V-22 Osprey Is One System The Military Needs Right Now
Issue Brief
Against this backdrop, critics are complaining that some of the weapons being developed by the services don’t seem to have much to do with winning the global war on terrorism. Programs like the Joint Strike Fighter and the Navy’s next-generation destroyer may be needed to counter future conventional threats, the critics say, but right now all the threats seem to be unconventional — terrorists, insurgents, weapons traffickers and so on. The critics have a point, especially given how poorly the fight seems to be going in Iraq and Afghanistan.
However, there is at least one new military system about to enter the force that is relevant right now, and badly needed in places like Iraq. That is the Marine Corps’ V-22 Osprey, the world’s first operational tilt-rotor aircraft. A tilt-rotor combines the vertical agility of helicopters with the speed and range of fixed-wing planes, providing unique versatility. It not only can land anywhere — on mountains, in jungles, on storm-tossed ships — but it can get to such places even when they are far, far away, because the Osprey has a range of over a thousand miles. In other words, you can fly a V-22 from Washington to New Orleans without stopping for fuel, not a mission you’d want to attempt with a regular helicopter. A fixed-wing airplane can make that trip also, but if the runways in the Big Easy are flooded, it can’t land. A V-22 can make the trip and land, wherever there is a dry spot of ground.
It doesn’t require a degree from Professor Rumsfeld’s School for the Truly Transformational to figure out that this a special capability, one well-suited to a world of irregular warfare, unconventional threats, and homeland disasters. In fact, the Marine Corps figured it out a generation ago, and has stuck with the Osprey through a rocky development effort reminiscent of the trials faced a generation earlier by the helicopters it will replace. But the Osprey was vindicated last year in a very successful operational evaluation, and it will be deployed to Iraq next year. The Marine Corps plans to produce 21 V-22’s in 2008 and 30 per year in each of the following five years. A gee-whiz special-operations version for the Air Force will be fielded in 2009.

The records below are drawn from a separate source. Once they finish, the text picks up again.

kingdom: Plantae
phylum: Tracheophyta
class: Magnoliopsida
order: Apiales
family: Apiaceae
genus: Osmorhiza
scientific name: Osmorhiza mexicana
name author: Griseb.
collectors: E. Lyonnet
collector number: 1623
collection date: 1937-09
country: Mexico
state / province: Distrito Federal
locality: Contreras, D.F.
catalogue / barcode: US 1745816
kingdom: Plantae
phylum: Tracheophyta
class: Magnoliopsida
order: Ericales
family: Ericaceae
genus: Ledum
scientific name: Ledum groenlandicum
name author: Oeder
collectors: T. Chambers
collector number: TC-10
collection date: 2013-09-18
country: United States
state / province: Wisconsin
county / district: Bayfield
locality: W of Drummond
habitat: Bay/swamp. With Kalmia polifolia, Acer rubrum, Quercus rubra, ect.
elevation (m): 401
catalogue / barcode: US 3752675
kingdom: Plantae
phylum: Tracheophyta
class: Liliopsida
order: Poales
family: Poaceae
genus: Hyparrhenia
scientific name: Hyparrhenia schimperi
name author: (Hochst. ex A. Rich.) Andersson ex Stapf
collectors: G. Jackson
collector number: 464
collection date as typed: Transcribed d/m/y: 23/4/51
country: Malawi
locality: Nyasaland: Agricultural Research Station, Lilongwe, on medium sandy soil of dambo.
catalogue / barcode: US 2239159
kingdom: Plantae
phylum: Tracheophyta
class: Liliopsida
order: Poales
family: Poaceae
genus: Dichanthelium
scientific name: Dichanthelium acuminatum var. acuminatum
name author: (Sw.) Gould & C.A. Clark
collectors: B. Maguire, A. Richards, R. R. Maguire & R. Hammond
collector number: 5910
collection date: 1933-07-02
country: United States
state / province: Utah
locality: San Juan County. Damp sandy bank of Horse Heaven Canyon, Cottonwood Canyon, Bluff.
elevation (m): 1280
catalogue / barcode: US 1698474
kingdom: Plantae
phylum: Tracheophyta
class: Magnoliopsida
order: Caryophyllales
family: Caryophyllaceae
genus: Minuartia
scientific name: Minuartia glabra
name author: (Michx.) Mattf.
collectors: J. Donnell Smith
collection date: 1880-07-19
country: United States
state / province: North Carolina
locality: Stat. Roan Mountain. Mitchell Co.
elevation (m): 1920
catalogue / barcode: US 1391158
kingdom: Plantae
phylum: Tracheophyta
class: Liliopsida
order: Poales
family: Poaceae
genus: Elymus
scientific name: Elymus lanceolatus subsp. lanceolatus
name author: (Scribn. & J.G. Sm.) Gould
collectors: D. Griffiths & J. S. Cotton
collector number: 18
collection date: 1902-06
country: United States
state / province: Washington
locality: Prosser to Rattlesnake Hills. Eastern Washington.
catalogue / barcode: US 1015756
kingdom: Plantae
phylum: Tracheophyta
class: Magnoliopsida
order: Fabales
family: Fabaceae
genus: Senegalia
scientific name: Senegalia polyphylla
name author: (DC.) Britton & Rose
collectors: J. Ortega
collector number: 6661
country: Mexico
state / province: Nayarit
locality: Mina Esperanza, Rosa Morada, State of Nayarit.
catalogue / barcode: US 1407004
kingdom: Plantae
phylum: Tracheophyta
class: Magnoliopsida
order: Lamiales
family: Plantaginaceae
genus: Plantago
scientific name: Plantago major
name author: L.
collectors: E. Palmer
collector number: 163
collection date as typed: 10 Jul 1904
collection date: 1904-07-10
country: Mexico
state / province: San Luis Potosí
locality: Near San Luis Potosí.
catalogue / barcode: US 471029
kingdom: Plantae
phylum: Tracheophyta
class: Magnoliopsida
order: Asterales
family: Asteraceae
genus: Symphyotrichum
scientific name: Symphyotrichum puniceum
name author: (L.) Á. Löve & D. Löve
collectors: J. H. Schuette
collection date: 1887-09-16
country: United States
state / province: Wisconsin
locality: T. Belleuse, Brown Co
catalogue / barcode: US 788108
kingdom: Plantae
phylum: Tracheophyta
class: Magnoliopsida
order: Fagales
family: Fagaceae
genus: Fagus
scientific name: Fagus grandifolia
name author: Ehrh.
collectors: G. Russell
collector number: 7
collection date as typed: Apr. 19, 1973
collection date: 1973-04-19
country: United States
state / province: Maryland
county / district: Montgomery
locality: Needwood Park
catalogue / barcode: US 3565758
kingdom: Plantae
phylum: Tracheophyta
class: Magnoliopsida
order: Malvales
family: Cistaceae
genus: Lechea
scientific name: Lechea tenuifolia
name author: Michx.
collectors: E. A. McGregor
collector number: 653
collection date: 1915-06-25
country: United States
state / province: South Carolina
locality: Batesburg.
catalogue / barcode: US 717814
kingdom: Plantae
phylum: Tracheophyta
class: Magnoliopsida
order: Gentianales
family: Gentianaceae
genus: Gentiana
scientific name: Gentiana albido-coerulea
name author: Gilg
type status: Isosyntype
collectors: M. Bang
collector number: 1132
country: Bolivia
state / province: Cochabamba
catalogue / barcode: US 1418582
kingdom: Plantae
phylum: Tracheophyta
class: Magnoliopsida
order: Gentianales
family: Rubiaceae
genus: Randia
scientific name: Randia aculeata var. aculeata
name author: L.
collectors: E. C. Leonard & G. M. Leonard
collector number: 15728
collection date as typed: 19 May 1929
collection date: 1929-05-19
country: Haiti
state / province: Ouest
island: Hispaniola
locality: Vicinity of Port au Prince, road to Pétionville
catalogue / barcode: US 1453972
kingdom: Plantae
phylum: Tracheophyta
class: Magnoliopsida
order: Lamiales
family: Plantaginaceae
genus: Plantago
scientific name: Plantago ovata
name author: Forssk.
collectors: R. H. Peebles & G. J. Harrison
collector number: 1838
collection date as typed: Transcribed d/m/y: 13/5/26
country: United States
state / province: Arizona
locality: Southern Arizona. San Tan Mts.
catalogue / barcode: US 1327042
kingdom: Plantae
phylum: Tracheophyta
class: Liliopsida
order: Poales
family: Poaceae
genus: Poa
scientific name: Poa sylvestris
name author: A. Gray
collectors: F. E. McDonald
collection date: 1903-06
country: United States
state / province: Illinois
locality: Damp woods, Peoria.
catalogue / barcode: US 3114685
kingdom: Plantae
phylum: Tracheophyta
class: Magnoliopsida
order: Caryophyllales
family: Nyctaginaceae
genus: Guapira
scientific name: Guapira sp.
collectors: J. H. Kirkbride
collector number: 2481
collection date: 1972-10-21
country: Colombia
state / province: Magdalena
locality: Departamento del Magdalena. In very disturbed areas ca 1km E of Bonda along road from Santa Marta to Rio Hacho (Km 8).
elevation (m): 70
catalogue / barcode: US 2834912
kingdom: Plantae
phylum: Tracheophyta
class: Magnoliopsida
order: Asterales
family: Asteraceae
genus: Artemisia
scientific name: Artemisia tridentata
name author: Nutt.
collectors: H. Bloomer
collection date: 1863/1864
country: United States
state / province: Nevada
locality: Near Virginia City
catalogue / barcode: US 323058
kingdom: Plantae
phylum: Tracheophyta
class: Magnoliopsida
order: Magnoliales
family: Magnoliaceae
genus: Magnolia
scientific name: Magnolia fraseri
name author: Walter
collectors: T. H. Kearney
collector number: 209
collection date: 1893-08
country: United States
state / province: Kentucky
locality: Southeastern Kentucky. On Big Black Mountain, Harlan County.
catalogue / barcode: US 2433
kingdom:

As the Osprey enters the force in the years ahead, planners in the Army and other services are going to be kicking themselves that they didn’t invest more in tilt-rotors. Why buy conventional twin-engine turboprops to carry cargo to remote bases when you can carry three tons of supplies 500 miles, and not even need a runway once you arrive? Why struggle to trade off the advantages of a helicopter versus an airplane in conducting difficult combat missions when a single airframe combines the best qualities of both? In the fight for relevance the V-22 is a clear winner, and the only question is why it took so long for some experts to figure that out.